Lugares · Montreal
Les Foufounes Électriques: cuatro décadas de nalgas eléctricas
Tres artistas de performance, un nombre que significa exactamente lo que crees, y una caverna cubierta de grafiti donde Nirvana tocó antes de que el mundo se enterara. La historia del cuartel del underground de Montreal.
Toda ciudad tiene un venue del que la gente respetable te advierte y al que toda la gente interesante acaba entrando. En Montreal está en el 87 de Sainte-Catherine Est, en el Quartier Latin, y su nombre se traduce — no hay manera de suavizarlo — como Las Nalgas Eléctricas.
Nacido de traseros pintados
Les Foufounes Électriques abrió en 1983, fundado por Norman Boileau, François Gourd y Bernard Paquet, tres amigos salidos de una compañía de teatro musical con la idea de construir algo que la ciudad no tenía: parte club nocturno, parte espacio de arte, parte plataforma de lanzamiento para la música underground. El nombre no fue decisión de marketing. Venía, como los fundadores contaron después a The Guardian, de su costumbre de exhibir nalgas pintadas dentro de televisores viejos en happenings de performance. Bautizaron el bar con el chiste. El chiste duró cuarenta años.

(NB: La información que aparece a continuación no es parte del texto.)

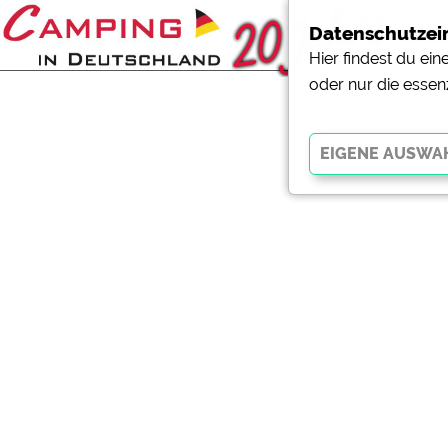
Datenschutzei
Hier findest du ei
oder nur die essen
Essenziell
Essenzielle Cookies ermö
der Website dringend erf
funktionieren
.
Externe Medien
YouTube (Videos von Cam
Campingplatzvorschau (V
Campingplätzen)
Google Maps (Kartensuch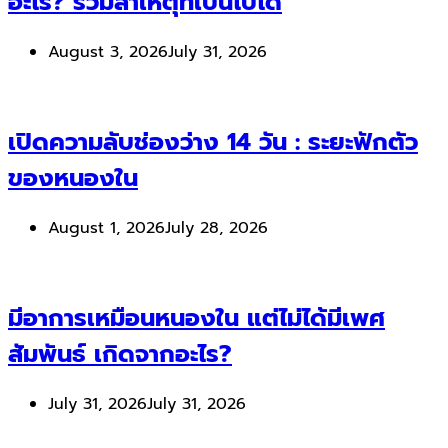
อะไร? รวมสาเหตุที่เป็นไปได้
August 3, 2026
July 31, 2026
เปิดความลับช่องว่าง 14 วัน : ระยะฟักตัว
ของหนองใน
August 1, 2026
July 28, 2026
มีอาการเหมือนหนองใน แต่ไม่ได้มีเพศ
สัมพันธ์ เกิดจากอะไร?
July 31, 2026
July 31, 2026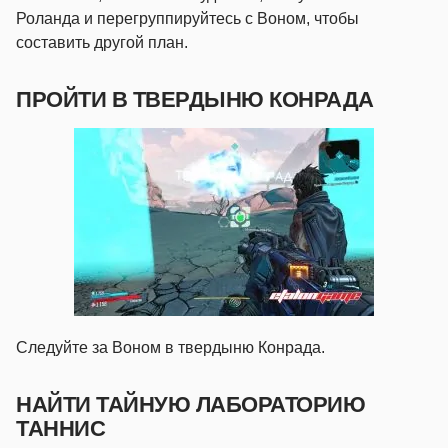
Роланда и перегруппируйтесь с Воном, чтобы
составить другой план.
ПРОЙТИ В ТВЕРДЫНЮ КОНРАДА
Следуйте за Воном в твердыню Конрада.
НАЙТИ ТАЙНУЮ ЛАБОРАТОРИЮ
ТАННИС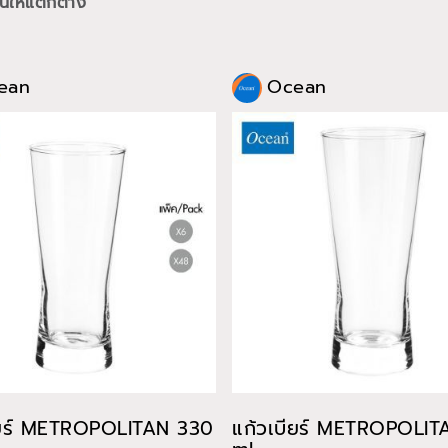
นให้แตกต่าง
ean
Ocean
ียร์ METROPOLITAN 330
แก้วเบียร์ METROPOLI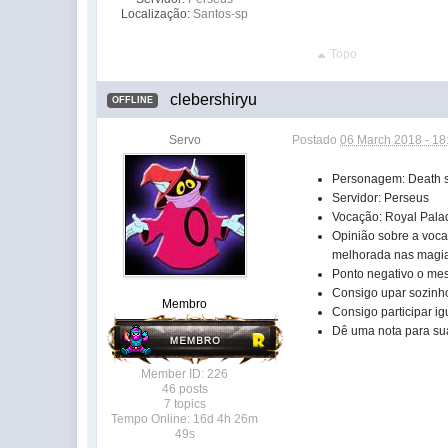
Localização:
Santos-sp
Topo
clebershiryu
OFFLINE
Servo
Postado
06 March 2018 - 18
Personagem: Death s
Servidor: Perseus
Vocação: Royal Pala
Opinião sobre a voca
melhorada nas magi
Ponto negativo o me
Consigo upar sozinh
Membro
Consigo participar 
Dê uma nota para s
Member ID: 226
46 posts
7 topics
Tempo Online: 16d 4h 26m
49s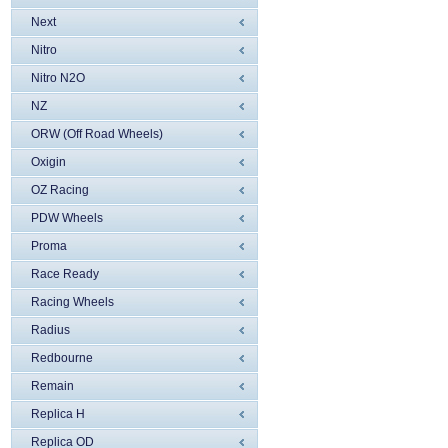
Next
Nitro
Nitro N2O
NZ
ORW (Off Road Wheels)
Oxigin
OZ Racing
PDW Wheels
Proma
Race Ready
Racing Wheels
Radius
Redbourne
Remain
Replica H
Replica OD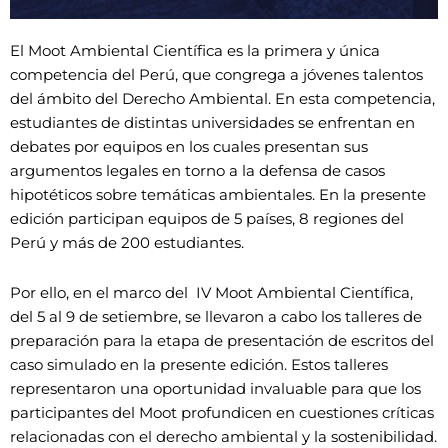
El Moot Ambiental Científica es la primera y única
competencia del Perú, que congrega a jóvenes talentos
del ámbito del Derecho Ambiental. En esta competencia,
estudiantes de distintas universidades se enfrentan en
debates por equipos en los cuales presentan sus
argumentos legales en torno a la defensa de casos
hipotéticos sobre temáticas ambientales. En la presente
edición participan equipos de 5 países, 8 regiones del
Perú y más de 200 estudiantes.
Por ello, en el marco del IV Moot Ambiental Científica,
del 5 al 9 de setiembre, se llevaron a cabo los talleres de
preparación para la etapa de presentación de escritos del
caso simulado en la presente edición. Estos talleres
representaron una oportunidad invaluable para que los
participantes del Moot profundicen en cuestiones críticas
relacionadas con el derecho ambiental y la sostenibilidad.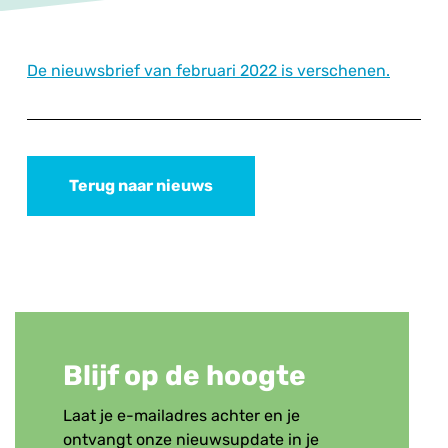
De nieuwsbrief van februari 2022 is verschenen.
Terug naar nieuws
Blijf op de hoogte
Laat je e-mailadres achter en je
ontvangt onze nieuwsupdate in je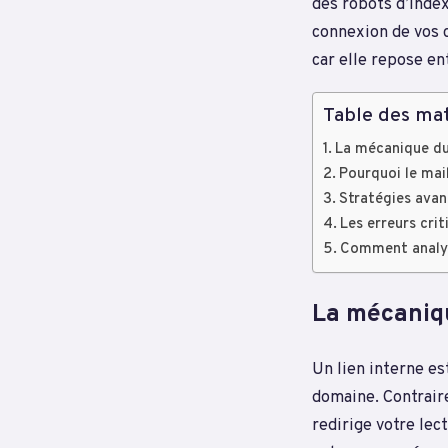
des robots d’index
connexion de vos 
car elle repose e
Table des mat
La mécanique du 
Pourquoi le mai
Stratégies avan
Les erreurs crit
Comment analyse
La mécanique
Un lien interne e
domaine. Contraire
redirige votre lec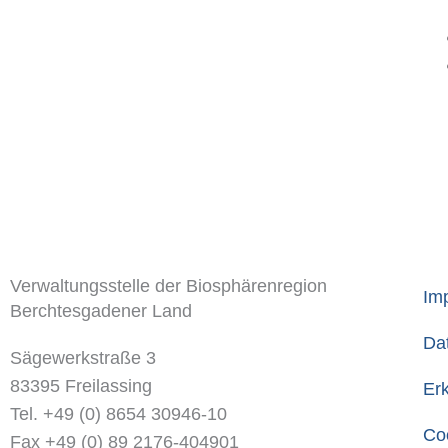
Verwaltungsstelle der Biosphärenregion
Im
Berchtesgadener Land
Da
Sägewerkstraße 3
83395 Freilassing
Erk
Tel. +49 (0) 8654 30946-10
Coo
Fax +49 (0) 89 2176-404901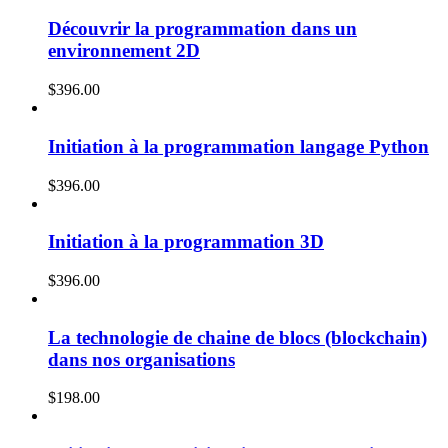
Découvrir la programmation dans un
environnement 2D
$
396.00
Initiation à la programmation langage Python
$
396.00
Initiation à la programmation 3D
$
396.00
La technologie de chaine de blocs (blockchain)
dans nos organisations
$
198.00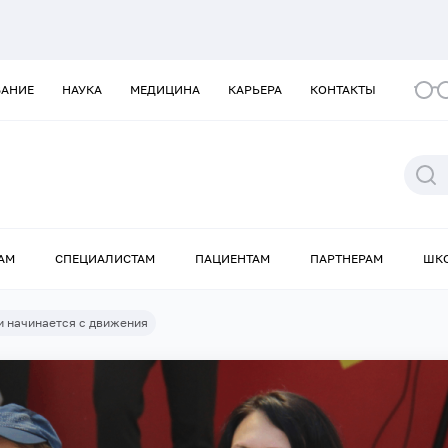
ВАНИЕ
НАУКА
МЕДИЦИНА
КАРЬЕРА
КОНТАКТЫ
АМ
СПЕЦИАЛИСТАМ
ПАЦИЕНТАМ
ПАРТНЕРАМ
ШК
и начинается с движения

La casa club que el underground necesitaba
Durante los ochenta y noventa, Foufs — nadie dice el nombre completo — se volvió el cuartel de todo lo que la noche comercial de Montreal no tenía dónde poner: punk, goth, metal, new wave, chavos del skate, freaks del arte. El edificio creció hasta ser una caverna de varios niveles con salas de concierto, barras y una pista, sus muros desapareciendo bajo grafiti, pósters y esculturas soldadas — un espacio que se veía como sonaba la música, y que jamás se renovó rumbo a la respetabilidad. Pioneros del underground quebequense como Grim Skunk y Groovy Aardvark se formaron en sus escenarios, y los héroes locales Me Mom and Morgentaler lo trataron como cancha propia.
Las noches en que el mundo se apareció
La política de programación — tomar a las bandas que nadie más quería, antes de que nadie supiera — envejeció hasta volverse leyenda. Nirvana tocó en Foufs en plena subida, incluida una parada de la gira de Nevermind en 1991, meses antes de ser la banda más grande del planeta. Green Day pasó por ahí. También Queens of the Stone Age y Mano Negra — y, en la programación más fiel a la marca del lugar, el escritor beat William S. Burroughs apareció en una sala que trataba la literatura como otra forma de ruido. Tourisme Montréal hoy lista el show de Nirvana entre los conciertos legendarios de la historia de la ciudad: que la oficina de turismo termine avalando a las nalgas eléctricas es una victoria en sí misma.
Morir una vez, dos veces, ninguna
La historia del lugar no es limpia. En diciembre de 1994 perdió su licencia de alcohol y colapsó en bancarrota, cerrando puertas a mitad de los noventa antes de arañar su regreso. En 2018 lo clausuraron diez días por quejas de violencia que involucraban a su personal de seguridad. Cada crisis produjo los mismos borradores de obituario y el mismo resultado: Foufs reabrió, sin pulir, sin inmutarse, igual de fuerte. Sobrevivir, en este negocio, es el truco más raro que existe — la mayoría de los venues de su generación hoy son condominios.
Por qué importa
Más de cuarenta años después, Les Foufounes Électriques es uno de los símbolos más conocidos de la noche underground de Montreal — un lugar que demostró que una ciudad famosa por festivales de jazz y salas sinfónicas también necesitaba un sitio con calcomanías en el techo donde una banda desconocida pudiera estar a dos años de la fama. Ve cualquier noche: el grafiti volvió a cambiar, y en algún rincón una banda que no conoces está tocando demasiado fuerte. Ese es todo el punto, y siempre lo fue. no te limites.